昔、天声人語で、随筆についてこんな文章を引用していた。「欧米におけるエッセイと、日本の随筆は少し異なるようだ。日本の随筆は、話題の中心から離れたところで始まり、なかなか中心に触れずに、その回りを遠巻きに回るように進む」。うろ覚えで、細部はしっかりしない。

僕はこの考え方の骨格を、とても興味深い、と思った。それで、頭のなかに残ったイメージは、「核」のようなものが真ん中にあって、その回りを螺旋のようにぐるぐる巻きの線が回っているというもの。

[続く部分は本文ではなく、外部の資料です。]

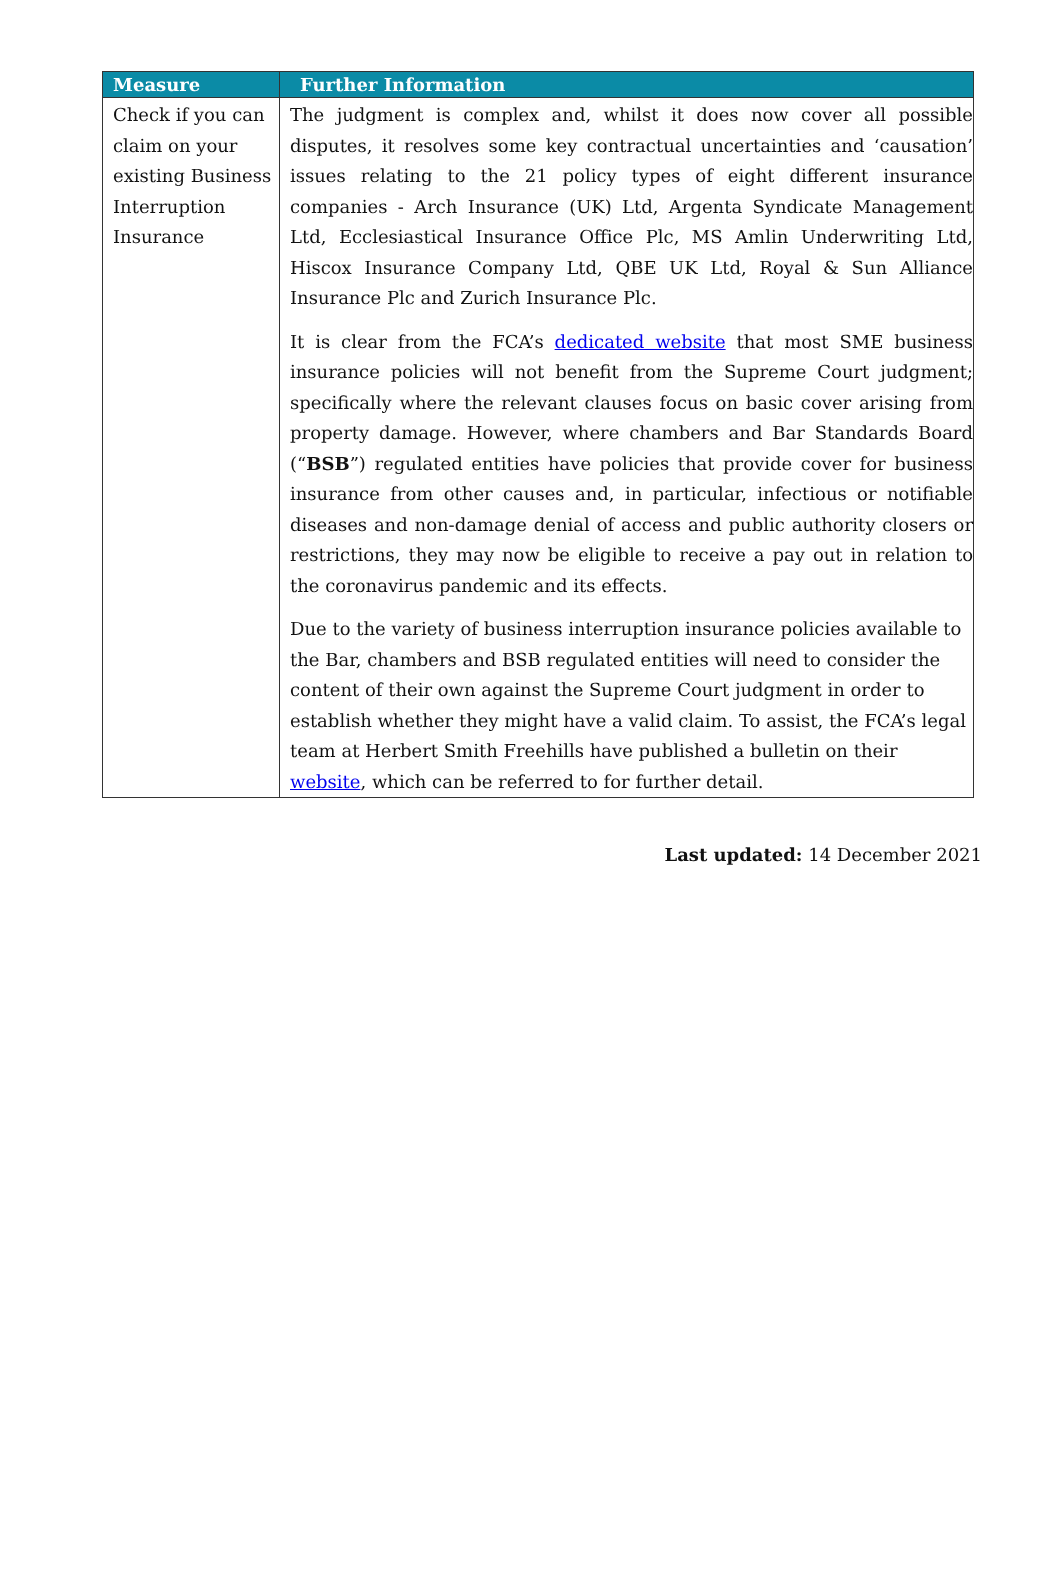| Measure | Further Information |
| --- | --- |
| Check if you can claim on your existing Business Interruption Insurance | The judgment is complex and, whilst it does now cover all possible disputes, it resolves some key contractual uncertainties and ‘causation’ issues relating to the 21 policy types of eight different insurance companies - Arch Insurance (UK) Ltd, Argenta Syndicate Management Ltd, Ecclesiastical Insurance Office Plc, MS Amlin Underwriting Ltd, Hiscox Insurance Company Ltd, QBE UK Ltd, Royal & Sun Alliance Insurance Plc and Zurich Insurance Plc. It is clear from the FCA’s dedicated website that most SME business insurance policies will not benefit from the Supreme Court judgment; specifically where the relevant clauses focus on basic cover arising from property damage. However, where chambers and Bar Standards Board (“ BSB ”) regulated entities have policies that provide cover for business insurance from other causes and, in particular, infectious or notifiable diseases and non-damage denial of access and public authority closers or restrictions, they may now be eligible to receive a pay out in relation to the coronavirus pandemic and its effects. Due to the variety of business interruption insurance policies available to the Bar, chambers and BSB regulated entities will need to consider the content of their own against the Supreme Court judgment in order to establish whether they might have a valid claim. To assist, the FCA’s legal team at Herbert Smith Freehills have published a bulletin on their website , which can be referred to for further detail. |
Last updated: 14 December 2021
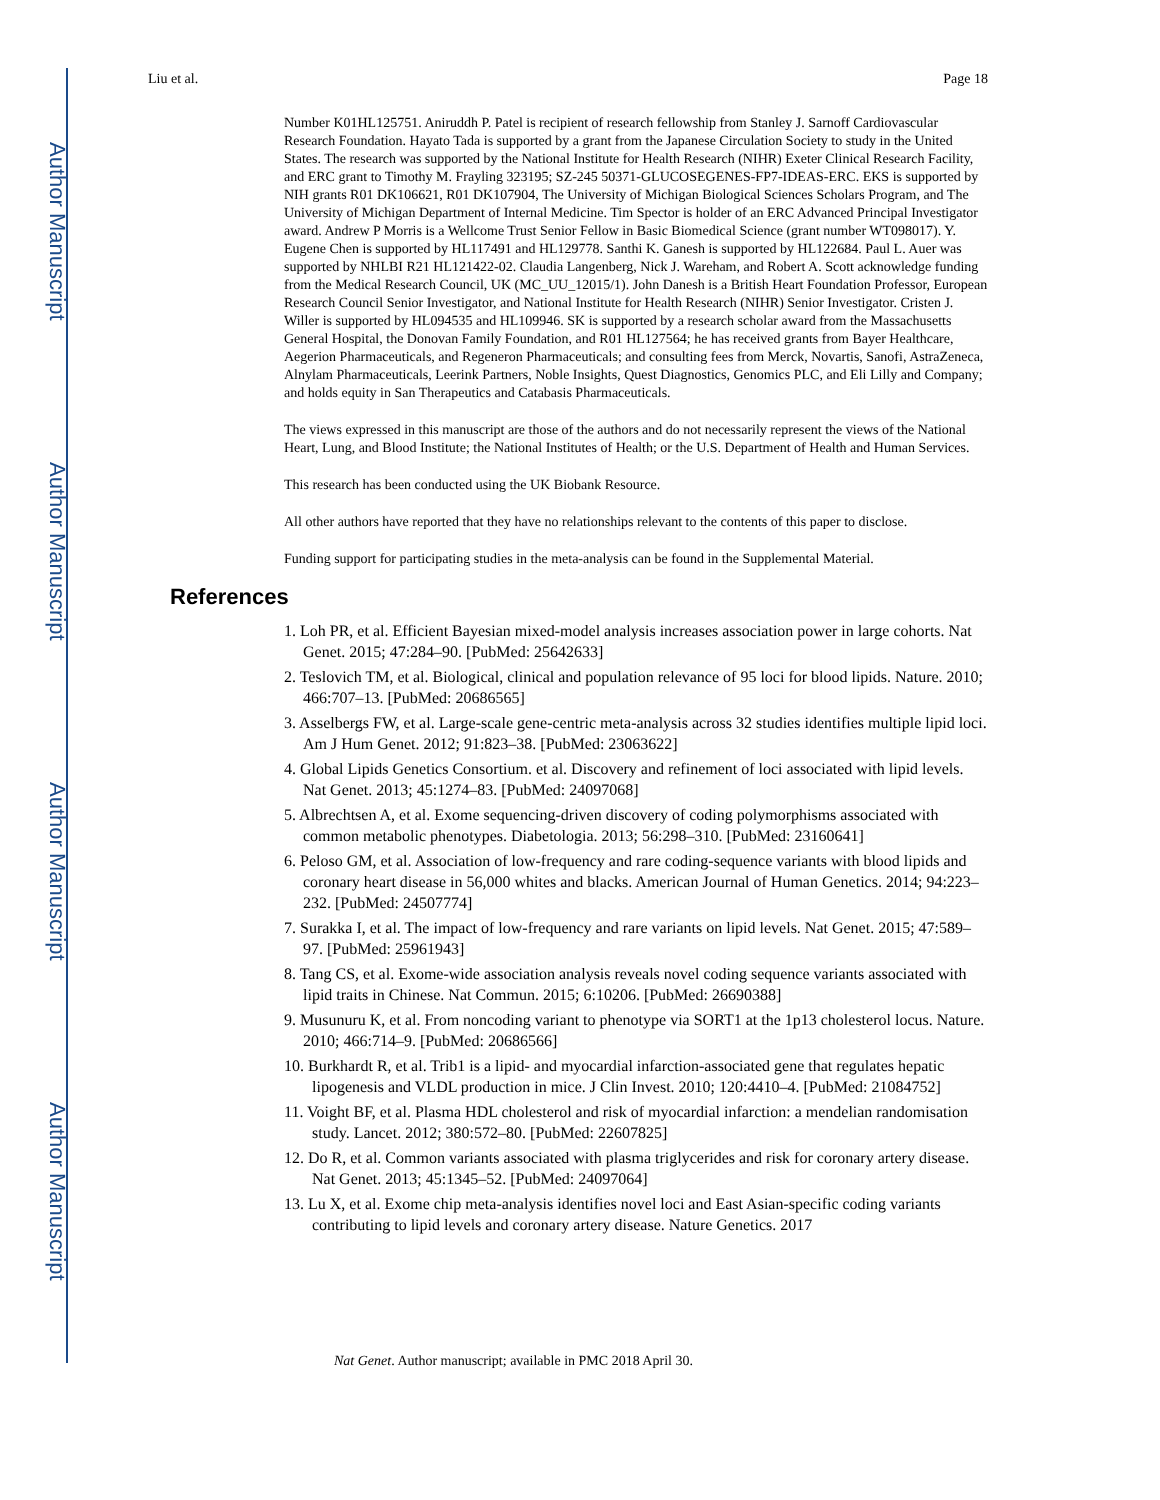Author Manuscript
Author Manuscript
Author Manuscript
Author Manuscript
Liu et al. Page 18
Number K01HL125751. Aniruddh P. Patel is recipient of research fellowship from Stanley J. Sarnoff Cardiovascular Research Foundation. Hayato Tada is supported by a grant from the Japanese Circulation Society to study in the United States. The research was supported by the National Institute for Health Research (NIHR) Exeter Clinical Research Facility, and ERC grant to Timothy M. Frayling 323195; SZ-245 50371-GLUCOSEGENES-FP7-IDEAS-ERC. EKS is supported by NIH grants R01 DK106621, R01 DK107904, The University of Michigan Biological Sciences Scholars Program, and The University of Michigan Department of Internal Medicine. Tim Spector is holder of an ERC Advanced Principal Investigator award. Andrew P Morris is a Wellcome Trust Senior Fellow in Basic Biomedical Science (grant number WT098017). Y. Eugene Chen is supported by HL117491 and HL129778. Santhi K. Ganesh is supported by HL122684. Paul L. Auer was supported by NHLBI R21 HL121422-02. Claudia Langenberg, Nick J. Wareham, and Robert A. Scott acknowledge funding from the Medical Research Council, UK (MC_UU_12015/1). John Danesh is a British Heart Foundation Professor, European Research Council Senior Investigator, and National Institute for Health Research (NIHR) Senior Investigator. Cristen J. Willer is supported by HL094535 and HL109946. SK is supported by a research scholar award from the Massachusetts General Hospital, the Donovan Family Foundation, and R01 HL127564; he has received grants from Bayer Healthcare, Aegerion Pharmaceuticals, and Regeneron Pharmaceuticals; and consulting fees from Merck, Novartis, Sanofi, AstraZeneca, Alnylam Pharmaceuticals, Leerink Partners, Noble Insights, Quest Diagnostics, Genomics PLC, and Eli Lilly and Company; and holds equity in San Therapeutics and Catabasis Pharmaceuticals.
The views expressed in this manuscript are those of the authors and do not necessarily represent the views of the National Heart, Lung, and Blood Institute; the National Institutes of Health; or the U.S. Department of Health and Human Services.
This research has been conducted using the UK Biobank Resource.
All other authors have reported that they have no relationships relevant to the contents of this paper to disclose.
Funding support for participating studies in the meta-analysis can be found in the Supplemental Material.
References
1. Loh PR, et al. Efficient Bayesian mixed-model analysis increases association power in large cohorts. Nat Genet. 2015; 47:284–90. [PubMed: 25642633]
2. Teslovich TM, et al. Biological, clinical and population relevance of 95 loci for blood lipids. Nature. 2010; 466:707–13. [PubMed: 20686565]
3. Asselbergs FW, et al. Large-scale gene-centric meta-analysis across 32 studies identifies multiple lipid loci. Am J Hum Genet. 2012; 91:823–38. [PubMed: 23063622]
4. Global Lipids Genetics Consortium. et al. Discovery and refinement of loci associated with lipid levels. Nat Genet. 2013; 45:1274–83. [PubMed: 24097068]
5. Albrechtsen A, et al. Exome sequencing-driven discovery of coding polymorphisms associated with common metabolic phenotypes. Diabetologia. 2013; 56:298–310. [PubMed: 23160641]
6. Peloso GM, et al. Association of low-frequency and rare coding-sequence variants with blood lipids and coronary heart disease in 56,000 whites and blacks. American Journal of Human Genetics. 2014; 94:223–232. [PubMed: 24507774]
7. Surakka I, et al. The impact of low-frequency and rare variants on lipid levels. Nat Genet. 2015; 47:589–97. [PubMed: 25961943]
8. Tang CS, et al. Exome-wide association analysis reveals novel coding sequence variants associated with lipid traits in Chinese. Nat Commun. 2015; 6:10206. [PubMed: 26690388]
9. Musunuru K, et al. From noncoding variant to phenotype via SORT1 at the 1p13 cholesterol locus. Nature. 2010; 466:714–9. [PubMed: 20686566]
10. Burkhardt R, et al. Trib1 is a lipid- and myocardial infarction-associated gene that regulates hepatic lipogenesis and VLDL production in mice. J Clin Invest. 2010; 120:4410–4. [PubMed: 21084752]
11. Voight BF, et al. Plasma HDL cholesterol and risk of myocardial infarction: a mendelian randomisation study. Lancet. 2012; 380:572–80. [PubMed: 22607825]
12. Do R, et al. Common variants associated with plasma triglycerides and risk for coronary artery disease. Nat Genet. 2013; 45:1345–52. [PubMed: 24097064]
13. Lu X, et al. Exome chip meta-analysis identifies novel loci and East Asian-specific coding variants contributing to lipid levels and coronary artery disease. Nature Genetics. 2017
Nat Genet. Author manuscript; available in PMC 2018 April 30.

日本の随筆は、おそらく、なかなか核心に触れないのだろう。通り過ぎてゆく、行きつ戻りつ、ぱっと話題が飛ぶ。飛躍したように思えるが、奇妙な近道を通って、戻ってくる。それも、気づくと、ぐっと近づいている、言いたいことはそこなのか、と思う。ついに結論部に至るぞ、と思いきや、ふっとはぐらかされて終わる。それで、終わり。空白のような余韻。

僕は、そんな「随筆」をとても好ましいものに思う。奥ゆかしい、という言葉がぴったりくる。それでいて、そのゆき方は、しばしば、ものごとを捉えるためにもっともふさわしい方法ではないか、とも考える。